The paper only recognizes two subpopulations with their respective probability distributions. I only introduced B11 and B12 to be able to talk about different outcomes within the B1 subpopulations. Otherwise you could just choose any arbitrary grouping (e.g. mixing B11 and B12) and get completely different results depending on how you do it.
Maybe it's less ambiguous if we talk about machines which spit out a randomly sized ball when you press a lever. After collecting a certain number of balls from the machines, you determine what proportion of the largest p% is from each machine and replace all balls by selecting from the machines according to their proportion.
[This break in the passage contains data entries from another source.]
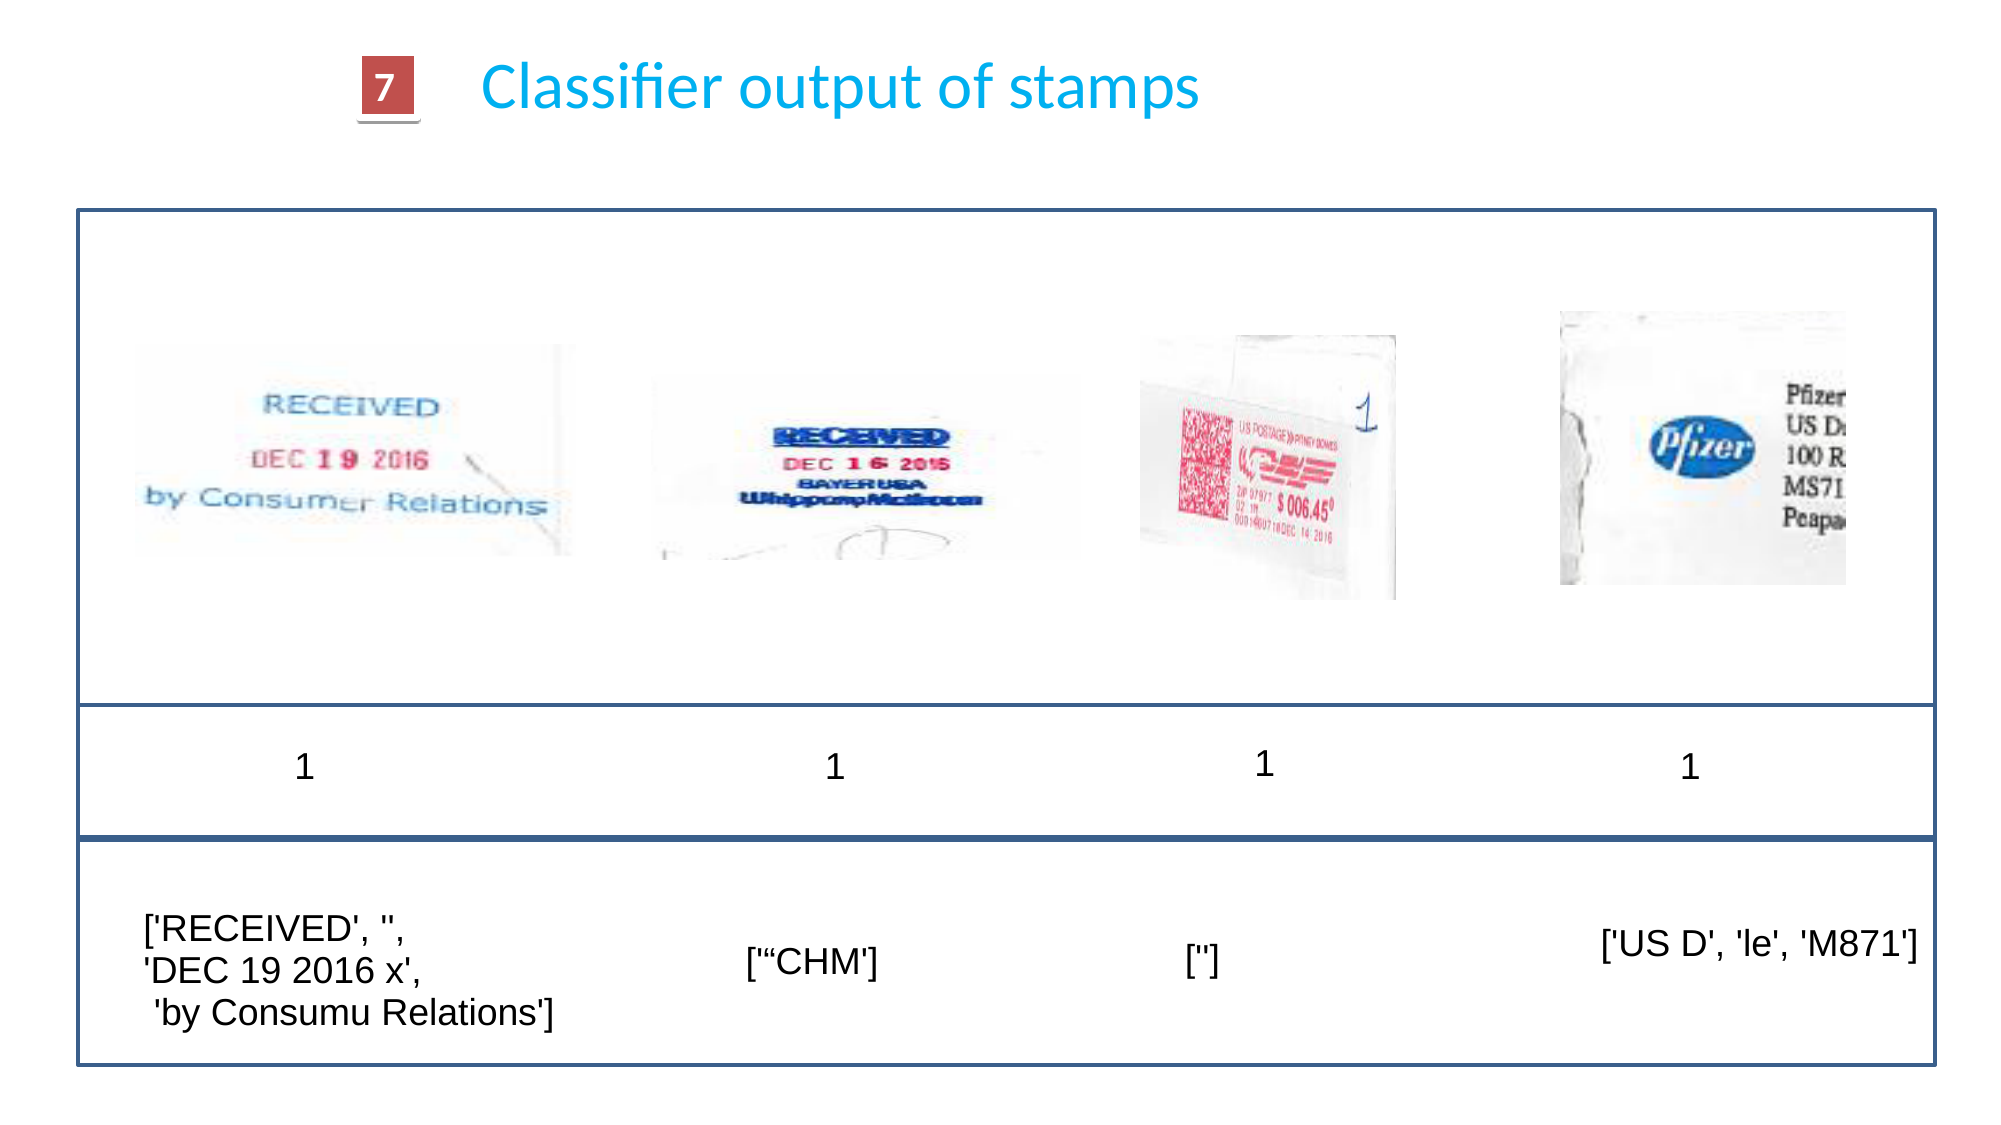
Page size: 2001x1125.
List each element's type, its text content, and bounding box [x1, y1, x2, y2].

picture [1560, 311, 1846, 586]
text_box ['RECEIVED', '', 'DEC 19 2016 x', 'by Consumu Relations'] [128, 900, 571, 1041]
picture [135, 344, 576, 571]
text_box 1 [810, 738, 886, 796]
text_box ['US D', 'le', 'M871'] [1585, 915, 1933, 972]
text_box 1 [1665, 738, 1741, 796]
picture [1140, 335, 1396, 601]
text_box ['“CHM'] [730, 933, 894, 991]
text_box 7 [359, 52, 418, 118]
text_box 1 [1239, 735, 1291, 792]
picture [651, 374, 1081, 560]
text_box [''] [1170, 930, 1236, 987]
text_box 1 [279, 738, 331, 796]
text_box Classifier output of stamps [331, 34, 1371, 130]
If you have a machine M1 producing very large balls and very small ones in equal quantities, as well as M2 producing medium-sized balls, then the prediction is that the proportion of balls coming from M1 will increase if p < 50% and decrease otherwise.
In that model, although you can clearly group the very large balls as B11, there is no machine M11 only producing those balls. Both very large and very small balls will, if they are in the top p%, require you to press the lever on M1. The size of the balls only influences which machine will be chosen, not what kind of balls will be coming out of that machine.
In genetic terms, B1 and B2 carry different alleles of the same gene and have different genotypes, while B11 and B12 are different phenotypes possible for B1. If B11 were to produce only B11, that would be inheritance of phenotype, i.e. Lamarckian evolution, which is also interesting, but less relevant for real-world genetics.